▶ _What the task requires_
Rewrite all the lines below with "Homicide" changed to "Murder" and nothing else altered, leaving the pictures out.

········

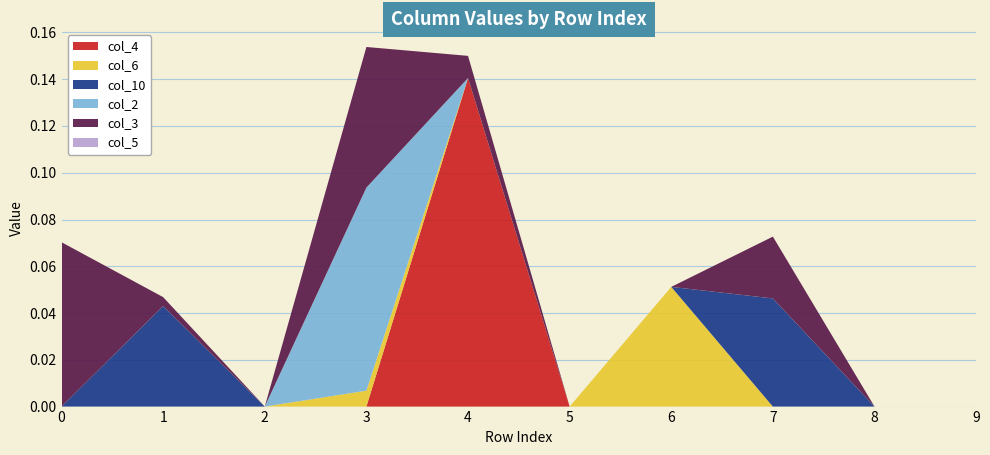

Reading left to right, list all the values displayed in this chart.

col_4: 0=0.0	1=0.0	2=0.0	3=0.0	4=0.1	5=0.0	6=0.0	7=0.0	8=0.0	9=0.0
col_6: 0=0.0	1=0.0	2=0.0	3=0.0	4=0.0	5=0.0	6=0.1	7=0.0	8=0.0	9=0.0
col_10: 0=0.0	1=0.0	2=0.0	3=0.0	4=0.0	5=0.0	6=0.0	7=0.0	8=0.0	9=0.0
col_2: 0=0.0	1=0.0	2=0.0	3=0.1	4=0.0	5=0.0	6=0.0	7=0.0	8=0.0	9=0.0
col_3: 0=0.1	1=0.0	2=0.0	3=0.1	4=0.0	5=0.0	6=0.0	7=0.0	8=0.0	9=0.0
col_5: 0=0.0	1=0.0	2=0.0	3=0.0	4=0.0	5=0.0	6=0.0	7=0.0	8=0.0	9=0.0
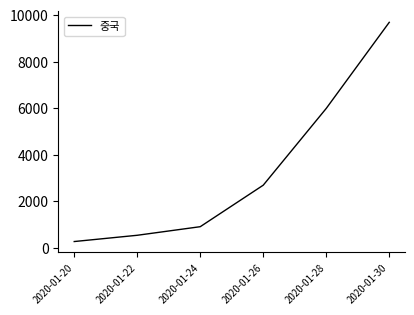

What is the approximate value at 2020-01-26, to the nearest 100?

2700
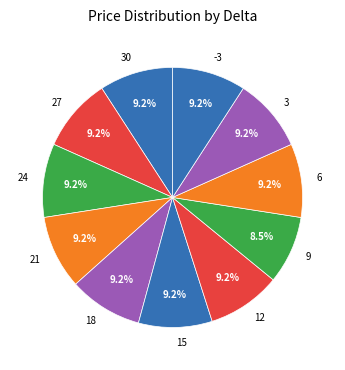

True or false: 30 accounts for 23% of the total.

False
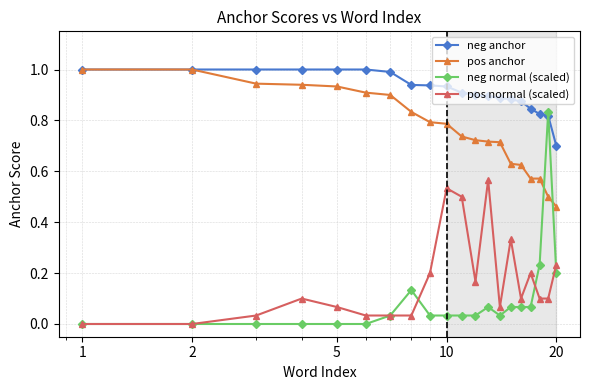

At how many categories does at least one series exceed 0?

20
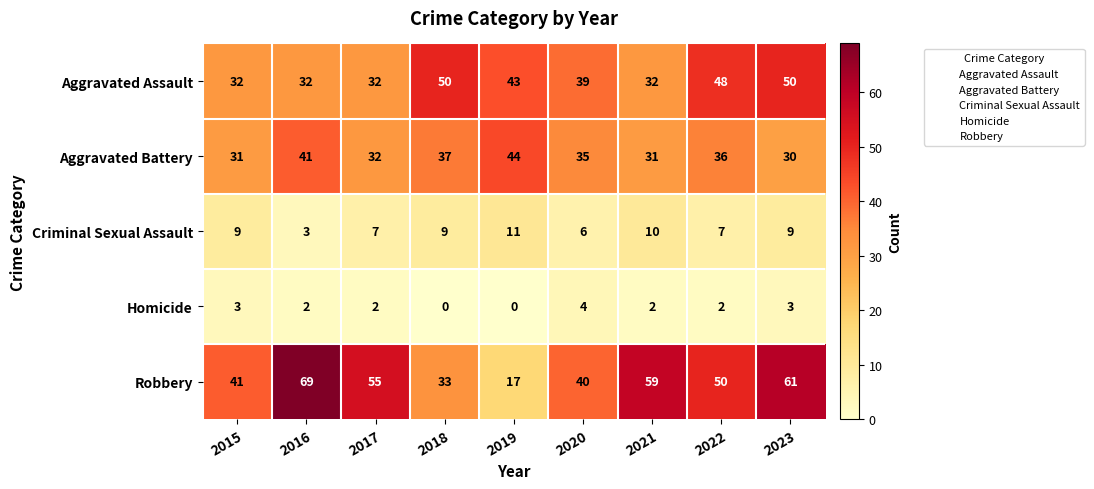

Is the value of Homicide at 2015 greater than the value of Aggravated Assault at 2015?

No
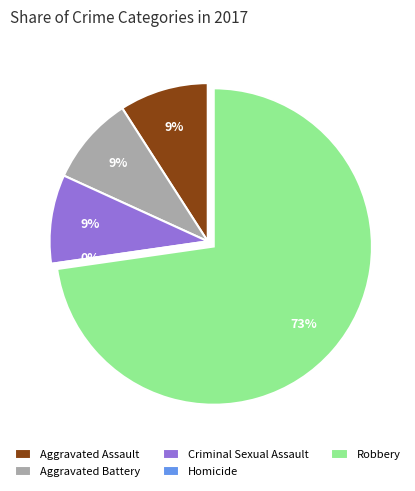

Which slice is the largest?

Robbery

········

▶ _Result_
Reading left to right, list all the values displayed in this chart.

col_4: 0=0.0	1=0.0	2=0.0	3=0.0	4=0.1	5=0.0	6=0.0	7=0.0	8=0.0	9=0.0
col_6: 0=0.0	1=0.0	2=0.0	3=0.0	4=0.0	5=0.0	6=0.1	7=0.0	8=0.0	9=0.0
col_10: 0=0.0	1=0.0	2=0.0	3=0.0	4=0.0	5=0.0	6=0.0	7=0.0	8=0.0	9=0.0
col_2: 0=0.0	1=0.0	2=0.0	3=0.1	4=0.0	5=0.0	6=0.0	7=0.0	8=0.0	9=0.0
col_3: 0=0.1	1=0.0	2=0.0	3=0.1	4=0.0	5=0.0	6=0.0	7=0.0	8=0.0	9=0.0
col_5: 0=0.0	1=0.0	2=0.0	3=0.0	4=0.0	5=0.0	6=0.0	7=0.0	8=0.0	9=0.0

What is the approximate value at 2020-01-26, to the nearest 100?

2700

True or false: 30 accounts for 23% of the total.

False

At how many categories does at least one series exceed 0?

20

Is the value of Murder at 2015 greater than the value of Aggravated Assault at 2015?

No

Which slice is the largest?

Robbery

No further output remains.